Copy the interview below about working at JJK Security word for word, from its first line to its last.
::: Given text
Q: You’re sort of the “normal” one in the office. Does working at JJK ever get to be too much for you?
A: I knew what I was getting into when I first started working here. It’s always been crazy. Anywhere you work, you’re going to have some level of craziness, so I’ve always been able to handle it and accept it.
Q: What’s the response to the show been like for you?
A: Where I go to do my banking, one of the tellers was like, “I saw you on E! the other night!” That’s sort of odd because I just want to deposit a check. And everybody wants to ask you a bunch of questions and knows who you are. It’s a weird kind of feeling.
Q: What would you say was the most shocking moment from Season 1?
A: I don’t know if anything was shocking for me, but I’m sure it was shocking for other people. [Laughs] I guess the degree and level of detail of how Irwin used the poop stick. I was surprised they were able to go into that much detail.
Q: What do you do in your time off from JJK Security?
A: I’m normally with my girlfriend, Bonnie. We’re like two peas in a pod… We’ve got a starter home, so we try to fix it up and remodel… and we watch a lot of movies or play video games, or if the weather’s nice, we’ll go hiking or go geocaching.
Q: What’s geocaching?
A: It’s kind of like a treasure hunt with a GPS device. So you go to a website and get coordinates to find this hidden item and then you get some clues as well, and then you put that into your GPS and you go out and you try to find it.
VIDEO: Small Town Security Bonus Scene: Nuts
Q: What’s the weirdest P.I. case you’ve ever worked on?
::::::
::: Data section
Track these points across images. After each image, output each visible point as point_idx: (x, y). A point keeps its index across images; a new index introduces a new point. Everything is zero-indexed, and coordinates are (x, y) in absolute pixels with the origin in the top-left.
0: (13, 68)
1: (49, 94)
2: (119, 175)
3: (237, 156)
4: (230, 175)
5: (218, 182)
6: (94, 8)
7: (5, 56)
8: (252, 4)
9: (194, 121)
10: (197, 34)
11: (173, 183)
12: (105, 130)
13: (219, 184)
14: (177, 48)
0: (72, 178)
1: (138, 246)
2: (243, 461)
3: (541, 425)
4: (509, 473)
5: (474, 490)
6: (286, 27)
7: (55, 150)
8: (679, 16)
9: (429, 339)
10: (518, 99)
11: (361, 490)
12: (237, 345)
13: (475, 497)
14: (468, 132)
::::::
* Output of the task *
Q: You’re sort of the “normal” one in the office. Does working at JJK ever get to be too much for you?
A: I knew what I was getting into when I first started working here. It’s always been crazy. Anywhere you work, you’re going to have some level of craziness, so I’ve always been able to handle it and accept it.
Q: What’s the response to the show been like for you?
A: Where I go to do my banking, one of the tellers was like, “I saw you on E! the other night!” That’s sort of odd because I just want to deposit a check. And everybody wants to ask you a bunch of questions and knows who you are. It’s a weird kind of feeling.
Q: What would you say was the most shocking moment from Season 1?
A: I don’t know if anything was shocking for me, but I’m sure it was shocking for other people. [Laughs] I guess the degree and level of detail of how Irwin used the poop stick. I was surprised they were able to go into that much detail.
Q: What do you do in your time off from JJK Security?
A: I’m normally with my girlfriend, Bonnie. We’re like two peas in a pod… We’ve got a starter home, so we try to fix it up and remodel… and we watch a lot of movies or play video games, or if the weather’s nice, we’ll go hiking or go geocaching.
Q: What’s geocaching?
A: It’s kind of like a treasure hunt with a GPS device. So you go to a website and get coordinates to find this hidden item and then you get some clues as well, and then you put that into your GPS and you go out and you try to find it.
VIDEO: Small Town Security Bonus Scene: Nuts
Q: What’s the weirdest P.I. case you’ve ever worked on?